Job: Copy exactly the lines that run from the line containing "Please hover your" to the end of the material below, both ends included.
• • •
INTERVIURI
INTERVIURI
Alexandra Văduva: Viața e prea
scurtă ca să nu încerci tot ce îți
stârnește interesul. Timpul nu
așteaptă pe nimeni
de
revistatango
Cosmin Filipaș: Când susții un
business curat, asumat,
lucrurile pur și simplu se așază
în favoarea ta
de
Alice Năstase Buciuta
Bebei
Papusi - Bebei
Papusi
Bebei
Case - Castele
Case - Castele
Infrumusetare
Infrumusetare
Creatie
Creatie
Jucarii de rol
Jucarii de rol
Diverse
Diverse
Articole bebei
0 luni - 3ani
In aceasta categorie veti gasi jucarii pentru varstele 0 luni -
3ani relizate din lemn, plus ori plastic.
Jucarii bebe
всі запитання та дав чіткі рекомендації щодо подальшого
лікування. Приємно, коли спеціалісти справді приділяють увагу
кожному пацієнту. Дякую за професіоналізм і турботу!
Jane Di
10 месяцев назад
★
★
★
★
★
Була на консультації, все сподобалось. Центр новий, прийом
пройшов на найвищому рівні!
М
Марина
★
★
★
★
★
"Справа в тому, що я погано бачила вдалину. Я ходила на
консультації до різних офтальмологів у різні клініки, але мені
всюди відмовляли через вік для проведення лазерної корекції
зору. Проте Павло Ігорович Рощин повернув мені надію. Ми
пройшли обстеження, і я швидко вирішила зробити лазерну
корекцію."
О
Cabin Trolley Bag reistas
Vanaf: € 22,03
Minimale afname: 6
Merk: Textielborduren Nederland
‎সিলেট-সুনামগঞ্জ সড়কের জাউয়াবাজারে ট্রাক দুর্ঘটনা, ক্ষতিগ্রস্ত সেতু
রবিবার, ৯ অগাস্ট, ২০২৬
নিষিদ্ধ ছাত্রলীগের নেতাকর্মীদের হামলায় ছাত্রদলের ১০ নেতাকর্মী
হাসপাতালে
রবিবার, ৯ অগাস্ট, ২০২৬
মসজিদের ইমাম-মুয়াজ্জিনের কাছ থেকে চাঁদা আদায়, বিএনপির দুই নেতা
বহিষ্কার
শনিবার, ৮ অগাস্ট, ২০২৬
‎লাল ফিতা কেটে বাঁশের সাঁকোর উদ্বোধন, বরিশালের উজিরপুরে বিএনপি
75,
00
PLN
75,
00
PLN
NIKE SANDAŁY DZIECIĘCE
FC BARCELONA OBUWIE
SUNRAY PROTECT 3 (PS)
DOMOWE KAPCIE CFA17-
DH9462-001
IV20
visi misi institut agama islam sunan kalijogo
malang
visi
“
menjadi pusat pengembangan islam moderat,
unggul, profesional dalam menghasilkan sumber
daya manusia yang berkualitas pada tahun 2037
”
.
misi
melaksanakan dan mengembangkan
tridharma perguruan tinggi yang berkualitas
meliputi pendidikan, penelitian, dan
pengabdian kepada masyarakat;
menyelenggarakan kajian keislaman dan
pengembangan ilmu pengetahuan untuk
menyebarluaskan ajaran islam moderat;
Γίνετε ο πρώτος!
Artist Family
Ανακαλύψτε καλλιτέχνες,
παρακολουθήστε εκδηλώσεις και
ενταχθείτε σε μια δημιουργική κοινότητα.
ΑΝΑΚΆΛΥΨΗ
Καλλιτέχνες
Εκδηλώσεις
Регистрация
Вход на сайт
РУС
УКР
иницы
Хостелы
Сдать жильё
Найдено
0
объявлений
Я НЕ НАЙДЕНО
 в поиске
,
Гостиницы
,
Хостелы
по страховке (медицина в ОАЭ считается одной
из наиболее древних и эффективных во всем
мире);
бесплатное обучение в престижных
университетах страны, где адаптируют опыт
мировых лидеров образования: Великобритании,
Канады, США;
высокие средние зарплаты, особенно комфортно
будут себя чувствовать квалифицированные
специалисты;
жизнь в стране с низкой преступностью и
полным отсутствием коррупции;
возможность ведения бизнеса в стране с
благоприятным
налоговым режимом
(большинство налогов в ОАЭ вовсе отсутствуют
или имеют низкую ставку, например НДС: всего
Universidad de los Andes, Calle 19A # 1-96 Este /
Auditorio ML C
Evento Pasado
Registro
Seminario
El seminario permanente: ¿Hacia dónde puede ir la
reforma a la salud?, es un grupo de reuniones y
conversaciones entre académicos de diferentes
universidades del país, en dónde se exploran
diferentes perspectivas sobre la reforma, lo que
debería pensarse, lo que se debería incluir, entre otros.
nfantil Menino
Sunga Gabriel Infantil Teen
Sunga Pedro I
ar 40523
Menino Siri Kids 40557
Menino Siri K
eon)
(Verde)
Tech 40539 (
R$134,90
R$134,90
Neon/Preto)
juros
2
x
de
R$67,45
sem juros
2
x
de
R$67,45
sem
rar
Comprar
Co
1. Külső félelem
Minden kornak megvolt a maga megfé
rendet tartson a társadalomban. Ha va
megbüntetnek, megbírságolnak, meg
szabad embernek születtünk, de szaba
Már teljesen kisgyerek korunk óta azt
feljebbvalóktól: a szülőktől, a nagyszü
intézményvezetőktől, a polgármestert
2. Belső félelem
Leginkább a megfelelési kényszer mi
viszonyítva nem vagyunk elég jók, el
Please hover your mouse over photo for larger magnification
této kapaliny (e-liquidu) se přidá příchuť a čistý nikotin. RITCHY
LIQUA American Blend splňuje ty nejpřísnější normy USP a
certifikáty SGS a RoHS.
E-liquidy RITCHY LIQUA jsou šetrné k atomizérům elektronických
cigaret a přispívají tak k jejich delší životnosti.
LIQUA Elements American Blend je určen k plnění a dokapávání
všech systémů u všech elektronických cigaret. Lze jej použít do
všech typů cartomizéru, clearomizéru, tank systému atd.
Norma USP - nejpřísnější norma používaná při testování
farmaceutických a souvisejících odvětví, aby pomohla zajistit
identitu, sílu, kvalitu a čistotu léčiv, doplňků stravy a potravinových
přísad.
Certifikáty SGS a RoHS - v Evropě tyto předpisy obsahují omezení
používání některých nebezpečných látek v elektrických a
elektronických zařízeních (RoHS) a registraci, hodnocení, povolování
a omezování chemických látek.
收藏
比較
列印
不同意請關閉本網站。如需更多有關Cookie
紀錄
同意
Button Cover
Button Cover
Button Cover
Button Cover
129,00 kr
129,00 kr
• • •
Answer to this task:
Please hover your mouse over photo for larger magnification
této kapaliny (e-liquidu) se přidá příchuť a čistý nikotin. RITCHY
LIQUA American Blend splňuje ty nejpřísnější normy USP a
certifikáty SGS a RoHS.
E-liquidy RITCHY LIQUA jsou šetrné k atomizérům elektronických
cigaret a přispívají tak k jejich delší životnosti.
LIQUA Elements American Blend je určen k plnění a dokapávání
všech systémů u všech elektronických cigaret. Lze jej použít do
všech typů cartomizéru, clearomizéru, tank systému atd.
Norma USP - nejpřísnější norma používaná při testování
farmaceutických a souvisejících odvětví, aby pomohla zajistit
identitu, sílu, kvalitu a čistotu léčiv, doplňků stravy a potravinových
přísad.
Certifikáty SGS a RoHS - v Evropě tyto předpisy obsahují omezení
používání některých nebezpečných látek v elektrických a
elektronických zařízeních (RoHS) a registraci, hodnocení, povolování
a omezování chemických látek.
收藏
比較
列印
不同意請關閉本網站。如需更多有關Cookie
紀錄
同意
Button Cover
Button Cover
Button Cover
Button Cover
129,00 kr
129,00 kr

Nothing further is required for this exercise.